IBM Watson diagnostique avec succès un cas de leucémie au Japon

Preuve que le secteur de la santé pourrait être le premier à bénéficier de l’intelligence artificielle, IBM Watson a diagnostiqué un cas de leucémie là où les médecins n’y étaient pas parvenus.

Le Big Data au service de la santé

Ses capacités sont ébouriffantes. 40 millions de documents ingurgités en moins de quinze secondes. Watson est la réponse d’IBM à l’incroyable quantité de données en circulation. Des données qui pourraient grandement contribuer à l’amélioration des systèmes de santé et de prodigation de soins à travers le monde. Seulement voilà, selon IBM, environ 80% des data (de santé) qui circulent actuellement passent complètement à travers les mailles du filet des programmes informatiques actuels. Et pourtant, cette proportion de data devrait continuer d’exploser, puisque, toujours selon les chiffres avancés par la firme, le nombre de données médicales devraient doubler tous les deux mois à partir des années 2020. Date à laquelle, les fiches de santé seront probablement numérisées dans la plupart des pays développés.

Repérer et sonder la face cachée de l’iceberg, voilà toute la mission que devront assumer les systèmes cognitifs comme Watson dans les prochaines années. Car Watson n’est pas le seul à s’attaquer à l’immensité de la tâche qui consiste à traiter les informations recueillies sur des millions voire des milliards d’êtres humains. Son principal concurrent n’est autre que Deep Mind, la branche spécialisée en deep learning de Google. Celle-ci avait défrayé la chronique après avoir mis la main sur les données médicales de plus d’1,6 millions de britanniques inscrits dans les registres du NHS. Mais le leader mondial des super-ordinateurs cognitifs ne compte pas se laisser devancer, et pour cela, il a même lancé le concours AI Xprize, avec pas moins de trois millions de dollars à la clé.

Watson détecte les signes d’une leucémie et sauve un patient

L’information nous vient du pays du Soleil levant. Pour la première fois, des médecins japonais ont pu détecter les premiers signes d’une leucémie grâce à la puissance de Watson.

Une patiente âgée de 60 ans avait d’abord été hospitalisée pour une leucémie myéloïde chronique. Devant l’apparente inefficacité du traitement prodigué à la patiente, les médecins ont décidé d’employer une autre technique. C’est alors qu’ils ont fait appel à des chercheurs de l’Institut de Médecine de l’Université de Tokyio pour comparer l’information génétique de la patiente aux 20 millions d’études oncologique auxquelles ils ont pu avoir accès, et ce grâce à Watson.
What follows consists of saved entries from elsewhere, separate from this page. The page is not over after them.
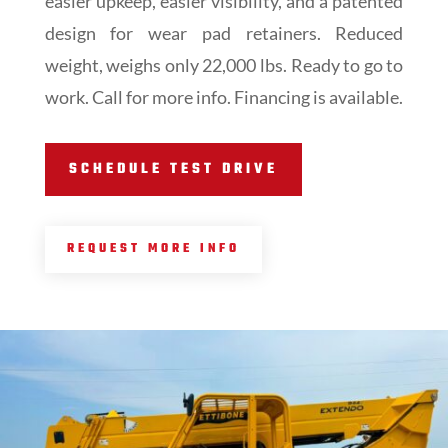
easier upkeep, easier visibility, and a patented
design for wear pad retainers. Reduced
weight, weighs only 22,000 lbs. Ready to go to
work. Call for more info. Financing is available.
SCHEDULE TEST DRIVE
REQUEST MORE INFO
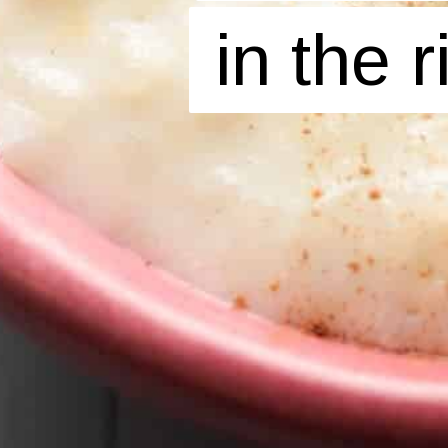
in the 
in the 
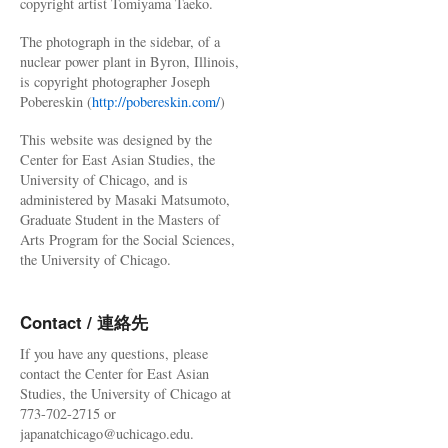
copyright artist Tomiyama Taeko.
The photograph in the sidebar, of a
nuclear power plant in Byron, Illinois,
is copyright photographer Joseph
Pobereskin (
http://pobereskin.com/
)
This website was designed by the
Center for East Asian Studies, the
University of Chicago, and is
administered by Masaki Matsumoto,
Graduate Student in the Masters of
Arts Program for the Social Sciences,
the University of Chicago.
Contact / 連絡先
If you have any questions, please
contact the Center for East Asian
Studies, the University of Chicago at
773-702-2715 or
japanatchicago@uchicago.edu.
Très vite, le système comprend qu’il s’agit d’un autre type de leucémie et recommande un nouveau traitement, qui s’est révélé beaucoup plus efficace.
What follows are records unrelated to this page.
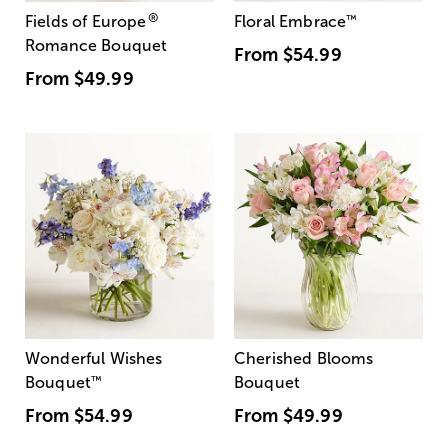
®
Fields of Europe
Floral Embrace
™
Romance Bouquet
From
$54.99
From
$49.99
Wonderful Wishes
Cherished Blooms
Bouquet
™
Bouquet
From
$54.99
From
$49.99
Il s’agit moins d’une erreur du corps médical que d’une prouesse réalisée par la puissance de calcul de Watson. Car les techniques traditionnelles de diagnostic reposent sur la comparaison de l’information génétique avec les cas existants. Une tâche titanesque mais non moins méticuleuse et chronophage. C’est la raison pour laquelle les scientifiques de l’Institut de Médecine de Tokyo ont eu la bonne idée de recourir aux services de Watson.